Gee, that really strengthens the credibility of her statements on fracking toxicity. Not.

All in all, classic FUD production in overdrive.

zeroxcliche
Posted Wednesday, 03 August 11 at 1:49AM

Dr Polya - thanks -

Just a smaller economic note for the mainstream - we are seeing a lot of investment in fossil fuels with an assumed forty year lifespan and this cuts across the reality of climate science - risk, externality, future technology etc. these factors private companies think that they can avoid or willing to risk but why is the govt continuing to give generous rebates and other breaks for such projects. The Australian public is currently underwriting this poor strategic decision, if you want to argue for jobs etc fine but do we really need public subsidy for this when the (ill informed)demand for gas will drive it anyway.

As for the carbon tax the Greens should have been more focused on a moratorium of new fossil fuel industries and extraction even at the very least the removal of public subsidy. It would have been an easier sell, made more of a difference and any complaints by industry would shed light on how much they get. Better to swap that for a lower price then to allow the vast expansion of coal exports and gas that will eventuate in the next few years not to mention 50% of the ETS carbon scheme will be worked out by buying PNG forests for a coupla dollars a ton. The Greens photocopy EU policy and get lost in the Canberran haze. I hope they get a mandate to go further and grow some brains about detail because we need them to do more than put up proxy regulation, we need them to dig into the bureaucracy and start removing the public subsidy.

The mining tax illustrates how the govt wants investment to remain high while at the same time scrap off another layer of revenue at the end of the process. There are high taxes and royalties but these are offset by asset depreciation and other subsidy. As reported in the Murdoch press for some miners we have tax and royalties of about 58% after all the rebates (not to mention project specific handouts and infrastructure spend) this ends up at 17% if you are putting all your profits into reinvestment in Australia. So when Marius Kloppers tells you with a straight face that every dollar made in Australia is being reinvested in Australia he is not lying. A comparable country Canada has a rate somewhere in the mid twenties - Govt policy is driving a heavily expansionist resource sector strategy - even to the point where it is leading to the negative effects of inflationary pressure and high dollar effecting the rest of the economy. For the Greens to miss the opportunity to actively engage with these issues in a minority govt context that involve detail that would be hard for Abbott to turn into a soundbyte, I think they are stuffing up and when small and medium size businesses get there power bills and don’t make that switch in efficiency (Greens and Labor should get onto this immediately) a certain amount of them are going to give Abbott govt even though the guy is seriously under resourced in the intellect department.

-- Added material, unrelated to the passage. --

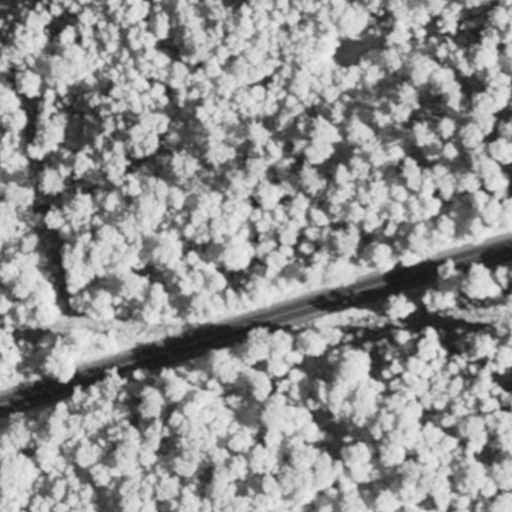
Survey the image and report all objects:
road: (402, 72)
road: (5, 116)
road: (270, 136)
road: (255, 317)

We are seeing the largest expansion of fossil fuel extraction that Australia has ever seen and it is all going to be helped along with your money right at a time when it doesn’t make any sense - in another decade it will look like insanity.

Marga
Posted Wednesday, 03 August 11 at 2:45PM

This is a disturbing new trend. Now that coal becomes unattractive (after all it is dirty) and oil is running out, we must have a go at another finite resource. And there is shale gas everywhere, in Australia, and globally.

Fracking is fraught with all sorts of problems - both in the ground and on the ground - and high costs.
Dart talks of a ‘transitional’ fuel. How long is transitional?
What they probably mean by that is as long as there is shale gas in the ground and the returns fill the pockets.

Much much more time, money and effort needs to be invested in renewable and truly clean energy development to wean us off any of the finite inground resources.